* LIST OF TASKS *
1 > In the essay on the commons, to what year do the earliest written legal documents on Törbel's rules date back?
2 > From the essay on the commons, list the types of communally owned property that the Törbel villagers regulate by rule.
3 > Reproduce word for word the passage of the essay on the commons that starts at the words containing "A recent article" and ends with "is a commons?".

* READING PASSAGE *
A recent article on proclaimed that ‘the commons is the future’, so let me state my thesis plainly at the outset: no it isn’t, and in the event that humanity manages to create sustainable societies and/or sustainable resource use in the future, common property regimes will likely only have a fairly minor role to play in them. I’m not going to dwell much on the Resilience article, some of which I agree with and some of which I don’t, but the general position I’m staking seems to put me at odds with a lot of environmental and egalitarian-minded people whose views I otherwise largely share, so maybe it’s worth exploring further – as I do below under a number of headings for ease of argument.

What is a commons?

People often talk rather loosely about the ‘global commons’ or humanity’s ‘common treasury’ of soil, air, water, knowledge, seeds etc. Part of the problem in thinking about commons arises right here at the definitional outset, because these things aren’t actually commons. They’re what economists call public goods – that is, a good where consumption is non-rivalrous and non-excludable, like air – the breaths I take don’t impede the breaths you take, and it’s hard for us to limit anyone’s access to air in such a way that we can charge them for breathing (…don’t mention it to George Osborne though, just in case). A commons, by contrast, is a resource where people’s use of it does affect others’ use, and indeed is often at risk of destruction by overuse. To remedy this, a commons identifies a specific community of users (and thus, by implication, a wider community of non-users) and a set of usage protocols that specify how the resource is to be used. A classic example is the commons of pre-industrial England, where certain local people were entitled to graze a set amount of livestock on land they didn’t own, or glean corn from the fields after harvest, or take gorse as firewood. The tripartite commons definition operates in these cases – a resource, a specific community, a usage protocol.

Private – Public – Common

Commons certainly have their place in the scheme of things, but I’m not entirely sure why they seem to be flavour of the month in alternative economics circles. Most likely it’s because both private and state ownership of economic resources have had a poor track record in recent times, with callously rapacious capitalism and repressive, monolithic communism both standing indicted in the historical dock. Do the commons, neither purely private nor purely public, offer a fresh option?

Maybe. But let’s look closer. Yavor Tarinski, in the aforementioned ‘Commons is the future’ article, refers to the work of leading commons scholar, the late Elinor Ostrom, on the commons in the Swiss Alpine village of Törbel. Tarinski writes, “In the Swiss village in question, local farmers tend private plots for crops but share a communal meadow for herd grazing.”

Let’s look at what Ostrom says:

“For centuries, Törbel peasants have planted their privately owned plots with bread grains, garden vegetables, fruit trees and hay for winter fodder. Cheese produced by a small group of herdsmen, who tend village cattle pasture on the communally owned alpine meadows during the summer months, has been an important part of the local economy. Written legal documents dating back to 1224 provide information regarding…the rules used by the villagers to regulate the five types of communally owned property: the alpine grazing meadows, the forests, the “waste” lands, the irrigation systems, and the paths and roads connecting privately and communally owned property”1

In other words, the primary subsistence activities undertaken by the villagers, which take up the majority of their time, are private affairs. Only in the case of a few less intensive activities are things arranged communally – important activities, to be sure, but scarcely indicative of a thoroughly communalised mindset. To me, it seems strange to home in on Törbel’s commons as somehow exemplary of a commoning life distinct from private property relations, when so much of the village economy is clearly organised through the latter.

* DATA SECTION *
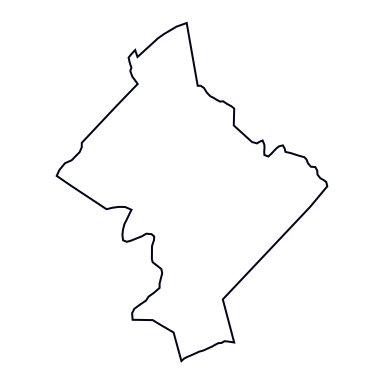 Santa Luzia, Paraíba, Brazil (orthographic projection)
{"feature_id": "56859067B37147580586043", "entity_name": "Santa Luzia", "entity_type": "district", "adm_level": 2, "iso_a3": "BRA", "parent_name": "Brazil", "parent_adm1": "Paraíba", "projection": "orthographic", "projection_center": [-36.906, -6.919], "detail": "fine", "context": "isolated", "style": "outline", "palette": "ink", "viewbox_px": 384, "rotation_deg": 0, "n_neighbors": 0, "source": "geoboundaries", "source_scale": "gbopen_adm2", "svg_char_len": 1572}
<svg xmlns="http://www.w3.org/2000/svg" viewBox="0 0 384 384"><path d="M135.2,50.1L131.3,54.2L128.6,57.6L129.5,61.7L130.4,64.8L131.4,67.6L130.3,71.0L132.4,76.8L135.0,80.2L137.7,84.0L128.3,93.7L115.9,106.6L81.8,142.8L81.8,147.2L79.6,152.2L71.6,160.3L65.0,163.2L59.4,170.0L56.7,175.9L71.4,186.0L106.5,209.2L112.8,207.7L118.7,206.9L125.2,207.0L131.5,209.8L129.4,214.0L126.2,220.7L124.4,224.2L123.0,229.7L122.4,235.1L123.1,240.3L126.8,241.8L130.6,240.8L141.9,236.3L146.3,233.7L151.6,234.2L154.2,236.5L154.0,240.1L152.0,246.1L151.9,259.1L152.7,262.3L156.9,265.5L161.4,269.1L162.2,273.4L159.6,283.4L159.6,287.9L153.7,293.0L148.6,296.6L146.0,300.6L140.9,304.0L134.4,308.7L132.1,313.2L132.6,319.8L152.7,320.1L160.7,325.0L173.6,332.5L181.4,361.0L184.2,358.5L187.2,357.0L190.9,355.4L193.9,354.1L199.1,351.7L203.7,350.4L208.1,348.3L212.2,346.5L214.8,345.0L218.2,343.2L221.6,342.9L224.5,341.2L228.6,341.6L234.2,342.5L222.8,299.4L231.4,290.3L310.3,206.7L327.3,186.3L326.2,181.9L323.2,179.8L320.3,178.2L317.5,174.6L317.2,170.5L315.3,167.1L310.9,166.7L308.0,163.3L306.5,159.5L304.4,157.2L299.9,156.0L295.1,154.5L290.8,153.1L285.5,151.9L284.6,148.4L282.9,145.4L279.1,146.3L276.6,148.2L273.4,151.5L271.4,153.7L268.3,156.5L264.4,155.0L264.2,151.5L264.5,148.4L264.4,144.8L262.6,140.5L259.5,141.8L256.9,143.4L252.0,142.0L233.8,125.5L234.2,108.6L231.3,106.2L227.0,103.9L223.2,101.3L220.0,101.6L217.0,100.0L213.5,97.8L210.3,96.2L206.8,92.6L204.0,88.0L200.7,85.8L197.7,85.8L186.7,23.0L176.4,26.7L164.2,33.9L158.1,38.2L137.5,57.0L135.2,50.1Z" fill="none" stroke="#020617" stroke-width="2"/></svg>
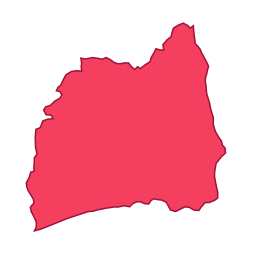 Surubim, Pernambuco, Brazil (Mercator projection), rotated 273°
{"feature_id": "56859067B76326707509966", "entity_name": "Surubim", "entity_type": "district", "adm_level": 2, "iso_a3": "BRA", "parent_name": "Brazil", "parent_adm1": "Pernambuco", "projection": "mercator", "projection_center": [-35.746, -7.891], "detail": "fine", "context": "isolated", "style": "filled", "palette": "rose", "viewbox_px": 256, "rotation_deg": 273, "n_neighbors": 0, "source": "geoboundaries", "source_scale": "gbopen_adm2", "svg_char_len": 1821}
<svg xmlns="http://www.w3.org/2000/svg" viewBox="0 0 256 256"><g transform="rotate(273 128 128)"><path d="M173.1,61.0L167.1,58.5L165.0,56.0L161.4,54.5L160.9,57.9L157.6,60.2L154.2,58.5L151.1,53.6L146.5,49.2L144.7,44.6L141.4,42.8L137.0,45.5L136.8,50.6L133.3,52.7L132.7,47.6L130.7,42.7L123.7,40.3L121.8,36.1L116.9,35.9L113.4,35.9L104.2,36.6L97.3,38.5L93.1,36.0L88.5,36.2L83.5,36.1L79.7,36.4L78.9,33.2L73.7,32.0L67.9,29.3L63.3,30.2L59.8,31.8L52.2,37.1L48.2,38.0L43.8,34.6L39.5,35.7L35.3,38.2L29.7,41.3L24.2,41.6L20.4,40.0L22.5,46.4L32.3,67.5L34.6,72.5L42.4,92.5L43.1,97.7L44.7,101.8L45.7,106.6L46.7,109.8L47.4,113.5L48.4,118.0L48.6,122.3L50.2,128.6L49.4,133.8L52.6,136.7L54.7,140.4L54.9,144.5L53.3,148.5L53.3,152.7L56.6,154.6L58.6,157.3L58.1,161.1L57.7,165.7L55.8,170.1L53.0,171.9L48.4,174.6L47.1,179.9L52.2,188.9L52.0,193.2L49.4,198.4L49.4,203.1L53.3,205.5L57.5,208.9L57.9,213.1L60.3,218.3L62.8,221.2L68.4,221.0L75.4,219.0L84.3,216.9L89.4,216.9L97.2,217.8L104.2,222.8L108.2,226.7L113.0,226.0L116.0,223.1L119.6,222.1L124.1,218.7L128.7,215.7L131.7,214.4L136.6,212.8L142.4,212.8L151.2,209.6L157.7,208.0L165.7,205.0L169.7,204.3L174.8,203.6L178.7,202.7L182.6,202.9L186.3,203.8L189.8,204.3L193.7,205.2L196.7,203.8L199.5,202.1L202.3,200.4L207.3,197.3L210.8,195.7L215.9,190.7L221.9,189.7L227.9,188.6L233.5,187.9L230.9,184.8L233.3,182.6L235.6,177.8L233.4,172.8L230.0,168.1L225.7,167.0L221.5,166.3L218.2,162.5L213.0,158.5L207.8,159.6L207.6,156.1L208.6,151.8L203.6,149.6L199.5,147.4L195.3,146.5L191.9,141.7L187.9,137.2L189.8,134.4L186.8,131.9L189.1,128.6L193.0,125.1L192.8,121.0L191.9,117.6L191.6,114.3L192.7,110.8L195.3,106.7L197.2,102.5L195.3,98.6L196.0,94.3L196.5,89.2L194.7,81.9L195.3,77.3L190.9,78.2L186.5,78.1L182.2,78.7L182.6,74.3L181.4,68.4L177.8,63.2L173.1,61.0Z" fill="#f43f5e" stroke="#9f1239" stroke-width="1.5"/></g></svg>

* FINAL RESULTS *
1 > 1224

2 >
- The alpine grazing meadows
- The forests
- The "waste" lands
- The irrigation systems
- The paths and roads connecting privately and communally owned property

3 >
A recent article on proclaimed that ‘the commons is the future’, so let me state my thesis plainly at the outset: no it isn’t, and in the event that humanity manages to create sustainable societies and/or sustainable resource use in the future, common property regimes will likely only have a fairly minor role to play in them. I’m not going to dwell much on the Resilience article, some of which I agree with and some of which I don’t, but the general position I’m staking seems to put me at odds with a lot of environmental and egalitarian-minded people whose views I otherwise largely share, so maybe it’s worth exploring further – as I do below under a number of headings for ease of argument.

What is a commons?